Work From Clear Rules
- Make sure your Company Constitution is up to date and supports your governance model (board size, rotation, appointment powers, execution).
- Adopt board and committee charters that set expectations and information flows.
- Use standard approvals and a Directors Resolution Template to keep decisions moving and well documented.
Manage Conflicts And Information
- Keep a live conflicts register and apply your Conflict of Interest Policy consistently.
- Ensure board papers are timely, balanced and candid so NEDs can exercise real oversight.
- Record the rationale for key decisions and link to the principles in the business judgment rule.
Clarify Remuneration And Protections
- Set NED fees transparently and review them periodically; structure executive pay to support long-term value.

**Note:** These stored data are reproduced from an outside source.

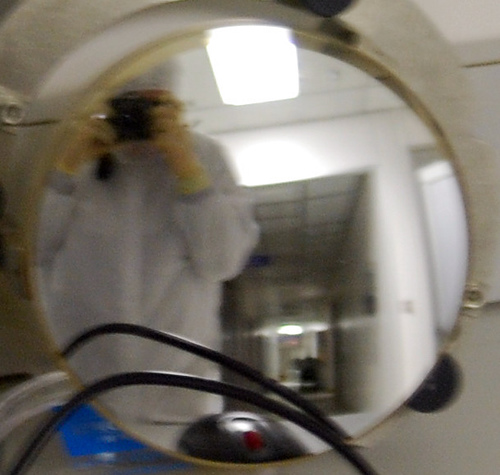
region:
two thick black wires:
[10, 315, 375, 473]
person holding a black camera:
[48, 80, 273, 421]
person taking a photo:
[47, 65, 328, 450]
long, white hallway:
[227, 235, 379, 427]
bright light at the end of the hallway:
[276, 320, 313, 336]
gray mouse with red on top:
[159, 392, 317, 468]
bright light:
[204, 27, 319, 114]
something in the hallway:
[286, 348, 333, 398]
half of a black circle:
[412, 358, 461, 415]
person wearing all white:
[29, 56, 281, 453]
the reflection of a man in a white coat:
[48, 56, 250, 416]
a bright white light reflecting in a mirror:
[194, 47, 306, 107]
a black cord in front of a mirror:
[72, 366, 289, 421]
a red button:
[234, 423, 268, 457]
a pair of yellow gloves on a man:
[75, 112, 199, 181]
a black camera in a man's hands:
[100, 88, 163, 154]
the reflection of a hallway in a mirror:
[193, 170, 399, 432]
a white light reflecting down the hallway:
[270, 316, 310, 351]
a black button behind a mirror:
[392, 353, 472, 415]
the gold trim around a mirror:
[450, 176, 477, 206]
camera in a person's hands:
[99, 88, 159, 146]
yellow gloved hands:
[51, 105, 213, 198]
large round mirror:
[16, 19, 482, 474]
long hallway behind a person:
[208, 265, 349, 412]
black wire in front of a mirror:
[5, 363, 405, 473]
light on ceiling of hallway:
[269, 317, 304, 337]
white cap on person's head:
[106, 50, 198, 105]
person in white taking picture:
[32, 44, 248, 450]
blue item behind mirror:
[46, 394, 189, 468]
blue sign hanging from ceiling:
[236, 245, 278, 275]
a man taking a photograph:
[53, 78, 203, 181]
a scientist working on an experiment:
[21, 50, 302, 443]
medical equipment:
[0, 303, 368, 468]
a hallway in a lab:
[201, 220, 361, 420]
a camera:
[98, 91, 171, 154]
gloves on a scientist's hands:
[40, 82, 255, 216]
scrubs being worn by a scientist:
[35, 124, 277, 432]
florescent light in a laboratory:
[197, 13, 314, 115]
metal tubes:
[51, 312, 288, 469]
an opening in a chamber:
[14, 16, 493, 464]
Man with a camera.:
[79, 71, 234, 171]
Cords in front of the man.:
[91, 289, 408, 456]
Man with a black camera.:
[55, 88, 225, 179]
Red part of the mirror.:
[148, 357, 368, 472]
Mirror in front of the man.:
[24, 131, 486, 427]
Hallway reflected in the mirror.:
[251, 270, 396, 410]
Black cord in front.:
[10, 300, 318, 421]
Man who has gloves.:
[31, 54, 243, 226]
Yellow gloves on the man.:
[63, 77, 388, 293]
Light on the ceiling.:
[191, 24, 372, 159]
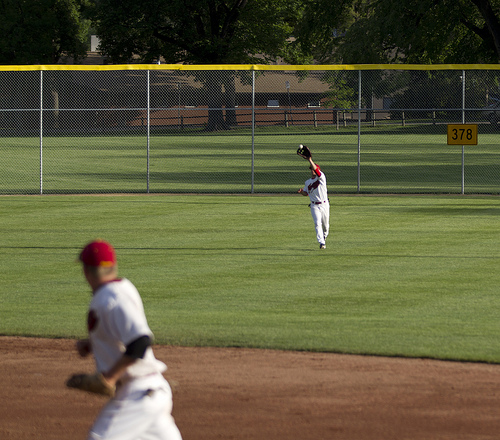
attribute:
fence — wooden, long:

- Put D&O insurance and a Deed of Access and Indemnity in place before appointments.
- Align shareholder expectations with a well-drafted Shareholders Agreement so board composition and voting rights are clear.
Invest In Board Capability
- Run induction sessions for new directors so they understand the business, key risks and stakeholders.
- Schedule regular board and committee evaluations to lift performance over time.
- Encourage continuous learning on governance, risk and regulatory developments.
Key Takeaways
- Executive directors manage the business day to day; non-executive directors provide independent oversight and challenge-but both owe the same legal duties under Australian law.
- Strong governance comes from a clear split between oversight and execution, supported by good information, active committees and robust processes.
- Independence and conflict management are crucial. Use policies, disclosures and minutes to handle conflicts properly and protect decision quality.
- Board mechanics matter: align your constitution, delegations, and document execution processes so approvals are clear and compliant.
- Protect directors with D&O insurance and a Deed of Access and Indemnity, and structure remuneration (including director fees) transparently.
- Your ideal mix of executives and NEDs will change as you grow-plan ahead with the right appointments, charters and a Shareholders Agreement.